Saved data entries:
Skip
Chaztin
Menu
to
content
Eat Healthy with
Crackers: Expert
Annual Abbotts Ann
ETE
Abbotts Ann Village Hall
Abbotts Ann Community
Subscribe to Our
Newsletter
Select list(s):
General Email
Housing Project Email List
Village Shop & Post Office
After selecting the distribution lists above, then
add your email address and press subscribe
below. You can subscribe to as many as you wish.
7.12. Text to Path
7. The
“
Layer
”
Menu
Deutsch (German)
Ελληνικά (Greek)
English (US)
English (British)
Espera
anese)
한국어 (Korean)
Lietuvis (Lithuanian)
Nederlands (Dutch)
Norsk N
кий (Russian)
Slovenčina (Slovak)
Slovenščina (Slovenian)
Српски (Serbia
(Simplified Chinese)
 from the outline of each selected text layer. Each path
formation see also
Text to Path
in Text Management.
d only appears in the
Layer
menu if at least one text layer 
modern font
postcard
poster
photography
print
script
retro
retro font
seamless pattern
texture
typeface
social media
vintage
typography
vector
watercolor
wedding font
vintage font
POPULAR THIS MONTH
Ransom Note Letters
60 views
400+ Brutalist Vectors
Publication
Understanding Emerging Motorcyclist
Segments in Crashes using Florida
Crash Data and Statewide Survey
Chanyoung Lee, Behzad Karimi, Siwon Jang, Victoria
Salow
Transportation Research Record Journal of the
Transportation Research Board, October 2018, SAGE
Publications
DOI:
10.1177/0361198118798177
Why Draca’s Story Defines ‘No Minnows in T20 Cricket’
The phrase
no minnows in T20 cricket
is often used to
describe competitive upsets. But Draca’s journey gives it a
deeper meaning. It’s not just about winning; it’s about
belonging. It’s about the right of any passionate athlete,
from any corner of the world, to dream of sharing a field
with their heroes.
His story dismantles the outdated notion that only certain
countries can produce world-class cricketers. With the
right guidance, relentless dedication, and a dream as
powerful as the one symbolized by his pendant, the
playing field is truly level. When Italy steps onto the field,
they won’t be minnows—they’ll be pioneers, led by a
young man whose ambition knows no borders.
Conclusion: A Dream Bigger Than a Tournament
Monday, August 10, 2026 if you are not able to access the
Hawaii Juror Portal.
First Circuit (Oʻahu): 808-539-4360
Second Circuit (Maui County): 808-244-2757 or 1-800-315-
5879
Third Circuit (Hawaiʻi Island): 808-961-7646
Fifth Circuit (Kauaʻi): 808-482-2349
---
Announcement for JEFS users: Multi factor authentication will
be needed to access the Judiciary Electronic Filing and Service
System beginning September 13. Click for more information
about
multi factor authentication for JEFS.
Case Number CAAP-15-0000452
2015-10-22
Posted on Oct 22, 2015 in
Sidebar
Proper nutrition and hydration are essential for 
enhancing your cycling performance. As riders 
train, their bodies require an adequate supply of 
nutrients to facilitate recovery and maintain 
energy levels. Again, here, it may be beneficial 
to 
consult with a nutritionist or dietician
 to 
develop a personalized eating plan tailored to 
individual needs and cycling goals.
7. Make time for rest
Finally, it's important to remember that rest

Exercise prompt: Can you reproduce the listing above with every "cycling" swapped for "running" and all else left unchanged?

Exercise answer:
Skip
Chaztin
Menu
to
content
Eat Healthy with
Crackers: Expert
Annual Abbotts Ann
ETE
Abbotts Ann Village Hall
Abbotts Ann Community
Subscribe to Our
Newsletter
Select list(s):
General Email
Housing Project Email List
Village Shop & Post Office
After selecting the distribution lists above, then
add your email address and press subscribe
below. You can subscribe to as many as you wish.
7.12. Text to Path
7. The
“
Layer
”
Menu
Deutsch (German)
Ελληνικά (Greek)
English (US)
English (British)
Espera
anese)
한국어 (Korean)
Lietuvis (Lithuanian)
Nederlands (Dutch)
Norsk N
кий (Russian)
Slovenčina (Slovak)
Slovenščina (Slovenian)
Српски (Serbia
(Simplified Chinese)
 from the outline of each selected text layer. Each path
formation see also
Text to Path
in Text Management.
d only appears in the
Layer
menu if at least one text layer 
modern font
postcard
poster
photography
print
script
retro
retro font
seamless pattern
texture
typeface
social media
vintage
typography
vector
watercolor
wedding font
vintage font
POPULAR THIS MONTH
Ransom Note Letters
60 views
400+ Brutalist Vectors
Publication
Understanding Emerging Motorcyclist
Segments in Crashes using Florida
Crash Data and Statewide Survey
Chanyoung Lee, Behzad Karimi, Siwon Jang, Victoria
Salow
Transportation Research Record Journal of the
Transportation Research Board, October 2018, SAGE
Publications
DOI:
10.1177/0361198118798177
Why Draca’s Story Defines ‘No Minnows in T20 Cricket’
The phrase
no minnows in T20 cricket
is often used to
describe competitive upsets. But Draca’s journey gives it a
deeper meaning. It’s not just about winning; it’s about
belonging. It’s about the right of any passionate athlete,
from any corner of the world, to dream of sharing a field
with their heroes.
His story dismantles the outdated notion that only certain
countries can produce world-class cricketers. With the
right guidance, relentless dedication, and a dream as
powerful as the one symbolized by his pendant, the
playing field is truly level. When Italy steps onto the field,
they won’t be minnows—they’ll be pioneers, led by a
young man whose ambition knows no borders.
Conclusion: A Dream Bigger Than a Tournament
Monday, August 10, 2026 if you are not able to access the
Hawaii Juror Portal.
First Circuit (Oʻahu): 808-539-4360
Second Circuit (Maui County): 808-244-2757 or 1-800-315-
5879
Third Circuit (Hawaiʻi Island): 808-961-7646
Fifth Circuit (Kauaʻi): 808-482-2349
---
Announcement for JEFS users: Multi factor authentication will
be needed to access the Judiciary Electronic Filing and Service
System beginning September 13. Click for more information
about
multi factor authentication for JEFS.
Case Number CAAP-15-0000452
2015-10-22
Posted on Oct 22, 2015 in
Sidebar
Proper nutrition and hydration are essential for 
enhancing your running performance. As riders 
train, their bodies require an adequate supply of 
nutrients to facilitate recovery and maintain 
energy levels. Again, here, it may be beneficial 
to 
consult with a nutritionist or dietician
 to 
develop a personalized eating plan tailored to 
individual needs and running goals.
7. Make time for rest
Finally, it's important to remember that rest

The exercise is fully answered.